● **What the task requires**
Copy all lines containing the string "ports" from the records below.

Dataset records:
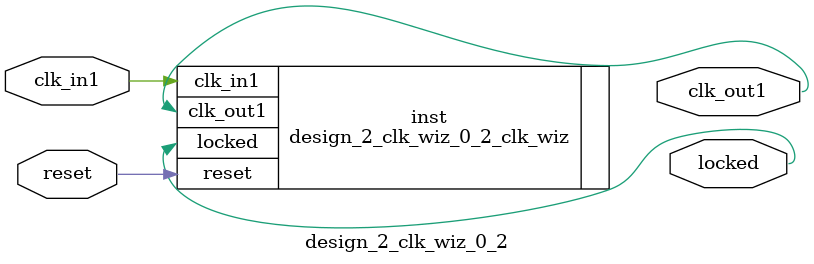
<source format=v>


`timescale 1ps/1ps

(* CORE_GENERATION_INFO = "design_2_clk_wiz_0_2,clk_wiz_v6_0_17_0_0,{component_name=design_2_clk_wiz_0_2,use_phase_alignment=true,use_min_o_jitter=false,use_max_i_jitter=false,use_dyn_phase_shift=false,use_inclk_switchover=false,use_dyn_reconfig=false,enable_axi=0,feedback_source=FDBK_AUTO,PRIMITIVE=MMCM,num_out_clk=1,clkin1_period=10.000,clkin2_period=10.000,use_power_down=false,use_reset=true,use_locked=true,use_inclk_stopped=false,feedback_type=SINGLE,CLOCK_MGR_TYPE=NA,manual_override=false}" *)

module design_2_clk_wiz_0_2 
 (
  // Clock out ports
  output        clk_out1,
  // Status and control signals
  input         reset,
  output        locked,
 // Clock in ports
  input         clk_in1
 );

  design_2_clk_wiz_0_2_clk_wiz inst
  (
  // Clock out ports  
  .clk_out1(clk_out1),
  // Status and control signals               
  .reset(reset), 
  .locked(locked),
 // Clock in ports
  .clk_in1(clk_in1)
  );

endmodule

</source>
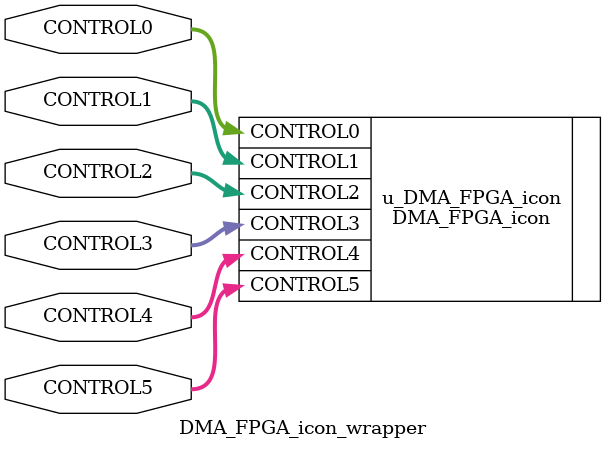
<source format=v>
`timescale 1ns / 1ps
module DMA_FPGA_icon_wrapper(
		inout [35:0] CONTROL0,
		inout [35:0] CONTROL1,
		inout [35:0] CONTROL2,
		inout [35:0] CONTROL3,
		inout [35:0] CONTROL4,
		inout [35:0] CONTROL5
    );

//`define SIMULATION_ONLY_X_G
`ifndef SIMULATION_ONLY_X_G    

DMA_FPGA_icon u_DMA_FPGA_icon (
    .CONTROL0(CONTROL0), // INOUT BUS [35:0]
    .CONTROL1(CONTROL1), // INOUT BUS [35:0]
    .CONTROL2(CONTROL2), // INOUT BUS [35:0]
    .CONTROL3(CONTROL3), // INOUT BUS [35:0]
	 .CONTROL4(CONTROL4),
	 .CONTROL5(CONTROL5)
);

`endif

endmodule

</source>
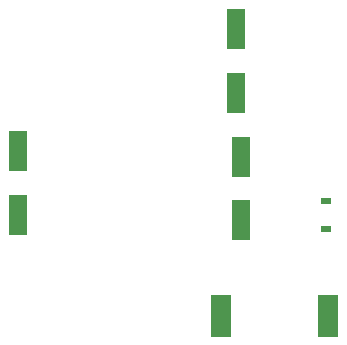
<source format=gtp>
G04 MADE WITH FRITZING*
G04 WWW.FRITZING.ORG*
G04 DOUBLE SIDED*
G04 HOLES PLATED*
G04 CONTOUR ON CENTER OF CONTOUR VECTOR*
%ASAXBY*%
%FSLAX23Y23*%
%MOIN*%
%OFA0B0*%
%SFA1.0B1.0*%
%ADD10R,0.062992X0.137795*%
%ADD11R,0.070866X0.141732*%
%ADD12R,0.032677X0.024803*%
%ADD13R,0.001000X0.001000*%
%LNPASTEMASK1*%
G90*
G70*
G54D10*
X923Y1662D03*
X923Y1450D03*
X942Y1236D03*
X942Y1024D03*
X197Y1255D03*
X197Y1042D03*
G54D11*
X876Y707D03*
X1231Y707D03*
G54D12*
X1226Y1088D03*
X1226Y997D03*
G54D13*
D02*
G04 End of PasteMask1*
M02*
</source>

● **Answer area**
  // Clock out ports
 // Clock in ports
  // Clock out ports  
 // Clock in ports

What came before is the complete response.